Study Participant/Subject – A person taking part in a study of a disease (clinical trial, registry or natural history study) who has given consent for data to be collected.
Patient-Reported Outcome Instrument – Any report of the status of a patient’s health condition that comes directly from the patient, without interpretation of the patient’s response by a clinician or anyone else
P.I. – Principal Investigator – The person who is responsible for the scientific and technical direction of the entire clinical study or other data collection.
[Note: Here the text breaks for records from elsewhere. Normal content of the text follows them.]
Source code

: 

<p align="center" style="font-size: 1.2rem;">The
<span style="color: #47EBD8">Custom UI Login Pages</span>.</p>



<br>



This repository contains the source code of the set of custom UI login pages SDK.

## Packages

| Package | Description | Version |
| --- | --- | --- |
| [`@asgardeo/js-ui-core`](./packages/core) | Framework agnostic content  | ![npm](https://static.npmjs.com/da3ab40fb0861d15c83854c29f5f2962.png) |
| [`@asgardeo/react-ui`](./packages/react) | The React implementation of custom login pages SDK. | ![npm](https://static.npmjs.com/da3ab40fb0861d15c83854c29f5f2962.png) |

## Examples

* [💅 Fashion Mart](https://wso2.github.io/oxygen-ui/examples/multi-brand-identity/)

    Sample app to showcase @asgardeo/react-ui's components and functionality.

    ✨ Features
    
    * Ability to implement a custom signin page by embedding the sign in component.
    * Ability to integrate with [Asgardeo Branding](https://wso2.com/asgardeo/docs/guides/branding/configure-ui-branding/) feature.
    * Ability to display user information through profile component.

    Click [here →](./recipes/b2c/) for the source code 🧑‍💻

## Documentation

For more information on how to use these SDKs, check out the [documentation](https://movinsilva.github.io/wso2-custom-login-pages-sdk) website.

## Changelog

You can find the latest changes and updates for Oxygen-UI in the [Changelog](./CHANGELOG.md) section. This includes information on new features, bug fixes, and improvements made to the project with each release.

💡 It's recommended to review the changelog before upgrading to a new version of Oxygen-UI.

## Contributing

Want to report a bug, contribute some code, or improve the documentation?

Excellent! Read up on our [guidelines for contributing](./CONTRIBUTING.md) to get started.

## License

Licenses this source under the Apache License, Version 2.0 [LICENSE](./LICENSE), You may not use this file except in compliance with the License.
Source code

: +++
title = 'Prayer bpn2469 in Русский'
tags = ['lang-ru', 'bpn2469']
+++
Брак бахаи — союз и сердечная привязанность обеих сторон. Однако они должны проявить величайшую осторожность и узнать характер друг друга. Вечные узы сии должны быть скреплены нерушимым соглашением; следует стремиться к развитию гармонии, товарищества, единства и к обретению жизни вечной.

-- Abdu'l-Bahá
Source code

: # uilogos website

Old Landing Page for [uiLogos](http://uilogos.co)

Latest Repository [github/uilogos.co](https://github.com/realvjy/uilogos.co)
Pseudonymized Data – Previously identifiable data (indirectly or individually identifiable) that have been de-identified and for which a code or other link still exists but is kept separately from the data. An investigator can only link pseudonymized anonymized data back to a specific subject by going back to the original source of data.
Query – A request for information from a database. Queries can be conducted in the database by selecting parameters from a pre-determined menu and specifying certain fields and values that define that query to produce tailored results.
Real-World Data – Real-world data are the data relating to patient health status and/or the delivery of health care routinely collected from a variety of sources (for example: electronic health records, claims and billing activities, product and disease registries, patient-generated data including in home-use settings, data gathered from other sources that can inform on health status, such as mobile devices).
Registry – A registry is simply a database that collects and stores specified types of information that are usually related in some way. In the context of the therapy development pathway, a registry usually collects information about patients who have a specific disease or condition and may be referred to as a patient registry. However, other registries may seek participants who are healthy and are interested in volunteering for phase 1 clinical trials. Registries may contain information that is reported by patients, by clinicians or researchers, or a combination. The goals of registries vary as does the information being collected
Registry Platform – An existing IT platform designed to host and run a registry in a consistent way across multiple disease areas or types.
Reporter – The individual who is entering data into a registry system. For patient-reported registries this may be the individual themselves or a legally authorized representative. For clinical registries this may be a doctor, other health professional or a member of the clinical staff. (Also known as Respondent)
Respondent – The individual who is entering data into a registry system. For patient-reported registries this may be the individual themselves or a legally authorized representative. For clinical registries this may be a doctor, other health professional or a member of the clinical staff. (Also known as Reporter)
Sponsor – The organization or individual that sponsors or funds a clinical trial or study including physicians, foundations, medical institutions, voluntary groups, and pharmaceutical companies, as well as Federal agencies such as NIH, FDA, the Department of Defense, and the Department of Veterans Affairs.
Data User – A person (from academia, industry, patient group or other researcher) who wishes to access data within RDCA-DAP to answer specific research questions related to rare diseases. The data user must request access to the data of interest using a standardized research request, be approved for access and sign terms and conditions for use of the data.
Data Use Agreement – A legal document signed by the data user prior to gaining access to patient-level data in RDCA-DAP. Explaining the conditions requiring ethical use of data, protection of data, and acknowledgement of the source of the data etc.